We get not one but two gay romances in the first 10 or so minutes. We see an interracial couple canoodling, plus a white senior citizen’s black granddaughter. Later, a key character goes from straight to bisexual with the introduction of tortured lesbian pal.

That’s Jessica McLeod, playing the town outcast Bernie.

There’s nothing wrong with having several sexual orientations in a film, of course, so let’s set that straw man on fire, and fast. Overloading a project like “Knife” with diversity box checking takes you out of the movie. It’s forced and condescending, and it does the narrative no favors.

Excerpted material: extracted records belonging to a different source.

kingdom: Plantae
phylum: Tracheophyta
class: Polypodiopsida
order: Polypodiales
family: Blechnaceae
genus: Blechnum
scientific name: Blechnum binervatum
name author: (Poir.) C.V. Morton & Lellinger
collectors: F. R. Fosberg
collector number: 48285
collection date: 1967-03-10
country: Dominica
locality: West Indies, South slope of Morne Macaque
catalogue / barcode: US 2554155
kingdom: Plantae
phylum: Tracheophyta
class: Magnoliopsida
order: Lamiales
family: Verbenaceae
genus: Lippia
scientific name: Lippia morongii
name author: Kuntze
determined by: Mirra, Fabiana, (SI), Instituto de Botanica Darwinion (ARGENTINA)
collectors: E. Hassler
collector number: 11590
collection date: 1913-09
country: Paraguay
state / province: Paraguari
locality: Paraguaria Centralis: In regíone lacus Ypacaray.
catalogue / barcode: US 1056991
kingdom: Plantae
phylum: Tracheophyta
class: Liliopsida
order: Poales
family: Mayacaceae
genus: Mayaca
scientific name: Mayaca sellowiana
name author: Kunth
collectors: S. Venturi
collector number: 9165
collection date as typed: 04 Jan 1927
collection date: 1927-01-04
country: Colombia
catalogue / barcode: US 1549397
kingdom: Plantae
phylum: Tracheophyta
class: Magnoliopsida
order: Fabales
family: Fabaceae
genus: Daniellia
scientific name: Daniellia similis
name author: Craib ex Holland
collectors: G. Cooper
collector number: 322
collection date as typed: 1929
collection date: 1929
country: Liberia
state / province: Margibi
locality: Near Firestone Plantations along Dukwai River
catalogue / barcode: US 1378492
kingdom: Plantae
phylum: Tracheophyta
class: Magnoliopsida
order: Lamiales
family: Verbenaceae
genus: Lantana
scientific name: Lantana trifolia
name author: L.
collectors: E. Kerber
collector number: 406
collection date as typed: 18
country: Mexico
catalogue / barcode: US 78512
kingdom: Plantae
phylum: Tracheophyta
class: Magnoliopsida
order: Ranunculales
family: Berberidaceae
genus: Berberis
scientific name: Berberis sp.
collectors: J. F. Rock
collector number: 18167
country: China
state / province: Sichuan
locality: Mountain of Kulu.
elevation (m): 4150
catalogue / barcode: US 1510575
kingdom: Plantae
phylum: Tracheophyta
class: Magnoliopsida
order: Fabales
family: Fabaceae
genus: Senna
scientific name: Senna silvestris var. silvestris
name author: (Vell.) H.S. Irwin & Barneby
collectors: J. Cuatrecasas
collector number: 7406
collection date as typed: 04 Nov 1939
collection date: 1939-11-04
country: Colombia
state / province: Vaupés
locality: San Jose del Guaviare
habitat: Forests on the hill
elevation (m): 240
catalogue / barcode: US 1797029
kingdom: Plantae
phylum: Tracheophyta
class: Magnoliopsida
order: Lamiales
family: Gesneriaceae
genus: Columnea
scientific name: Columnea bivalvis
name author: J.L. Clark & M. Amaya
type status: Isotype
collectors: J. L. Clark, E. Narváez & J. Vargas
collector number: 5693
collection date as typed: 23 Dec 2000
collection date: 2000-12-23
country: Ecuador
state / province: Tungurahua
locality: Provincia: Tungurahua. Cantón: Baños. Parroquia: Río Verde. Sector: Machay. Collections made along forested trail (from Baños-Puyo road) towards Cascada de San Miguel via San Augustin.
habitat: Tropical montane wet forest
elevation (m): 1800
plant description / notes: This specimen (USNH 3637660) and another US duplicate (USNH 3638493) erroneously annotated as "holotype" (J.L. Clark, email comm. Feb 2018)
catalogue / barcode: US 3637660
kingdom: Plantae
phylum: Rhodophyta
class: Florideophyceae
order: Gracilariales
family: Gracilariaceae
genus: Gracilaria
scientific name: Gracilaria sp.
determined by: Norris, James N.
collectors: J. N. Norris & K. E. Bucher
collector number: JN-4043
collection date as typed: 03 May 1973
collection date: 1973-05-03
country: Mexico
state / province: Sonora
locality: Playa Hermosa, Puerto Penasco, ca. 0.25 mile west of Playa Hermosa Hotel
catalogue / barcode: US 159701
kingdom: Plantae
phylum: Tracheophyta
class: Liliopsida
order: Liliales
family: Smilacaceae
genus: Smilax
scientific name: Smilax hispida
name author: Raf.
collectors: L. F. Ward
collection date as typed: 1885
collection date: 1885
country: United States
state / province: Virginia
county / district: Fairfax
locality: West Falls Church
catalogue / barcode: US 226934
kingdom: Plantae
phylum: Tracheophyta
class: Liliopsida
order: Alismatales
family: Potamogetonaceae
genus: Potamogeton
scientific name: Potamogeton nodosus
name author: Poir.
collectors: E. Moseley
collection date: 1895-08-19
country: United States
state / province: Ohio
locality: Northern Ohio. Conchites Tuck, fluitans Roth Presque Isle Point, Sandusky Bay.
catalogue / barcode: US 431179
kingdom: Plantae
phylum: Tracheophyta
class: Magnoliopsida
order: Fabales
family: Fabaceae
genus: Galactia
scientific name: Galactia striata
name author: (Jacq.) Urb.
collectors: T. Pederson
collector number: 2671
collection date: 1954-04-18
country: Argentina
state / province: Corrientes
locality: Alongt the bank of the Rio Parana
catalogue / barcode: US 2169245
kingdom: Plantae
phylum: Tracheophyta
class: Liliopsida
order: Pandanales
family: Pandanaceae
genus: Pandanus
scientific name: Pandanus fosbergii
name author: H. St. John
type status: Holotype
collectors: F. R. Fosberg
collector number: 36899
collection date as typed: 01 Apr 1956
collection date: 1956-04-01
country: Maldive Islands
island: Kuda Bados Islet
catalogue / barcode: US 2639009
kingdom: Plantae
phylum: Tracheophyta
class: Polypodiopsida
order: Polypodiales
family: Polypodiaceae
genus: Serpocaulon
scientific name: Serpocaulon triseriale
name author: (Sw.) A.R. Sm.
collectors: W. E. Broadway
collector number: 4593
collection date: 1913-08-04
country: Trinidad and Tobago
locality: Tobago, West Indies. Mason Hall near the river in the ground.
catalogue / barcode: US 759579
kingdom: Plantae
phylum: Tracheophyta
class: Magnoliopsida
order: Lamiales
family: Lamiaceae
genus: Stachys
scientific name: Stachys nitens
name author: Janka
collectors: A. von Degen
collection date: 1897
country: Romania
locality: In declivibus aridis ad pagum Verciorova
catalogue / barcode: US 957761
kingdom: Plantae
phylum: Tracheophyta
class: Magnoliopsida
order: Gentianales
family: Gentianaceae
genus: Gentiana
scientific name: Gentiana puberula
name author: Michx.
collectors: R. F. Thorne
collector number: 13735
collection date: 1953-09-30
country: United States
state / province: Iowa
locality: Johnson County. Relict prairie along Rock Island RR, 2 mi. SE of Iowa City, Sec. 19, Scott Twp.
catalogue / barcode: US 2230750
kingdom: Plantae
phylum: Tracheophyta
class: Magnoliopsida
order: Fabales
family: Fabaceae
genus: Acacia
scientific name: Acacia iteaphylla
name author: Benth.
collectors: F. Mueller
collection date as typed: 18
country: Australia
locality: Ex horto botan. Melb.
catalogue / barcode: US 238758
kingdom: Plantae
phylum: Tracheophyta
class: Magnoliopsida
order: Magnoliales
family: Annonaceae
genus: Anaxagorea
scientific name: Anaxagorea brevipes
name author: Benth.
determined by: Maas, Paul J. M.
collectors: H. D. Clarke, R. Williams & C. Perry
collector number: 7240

None of this damages the film’s enjoyment factor as much as Winnie’s dispiriting attempt to save her town and herself. Once again, horror movie characters behave in the dumbest ways possible, a trope “Knife” leans into for all its worth.

The third act introduces a supernatural twist that dampens the film’s satirical potential. Just why does this small town worship Long’s Mayor? 

“Knife” qualifies as a horror comedy but in name only. You won’t laugh, or even smile, at the proceedings, but it wouldn’t be the first genre hybrid to miss half its potential.

The film’s horror bona fides prove equally weak, complete with a depressing color canvas befitting an ’80s slasher film, not a story poking fun at small town USA’s Christmas pageantry.

Watch “It’s a Wonderful Life” again over this strained imposter.

HiT or Miss: “It’s a Wonderful Knife” offers a depressing, unnecessary spin on the Frank Capra classic.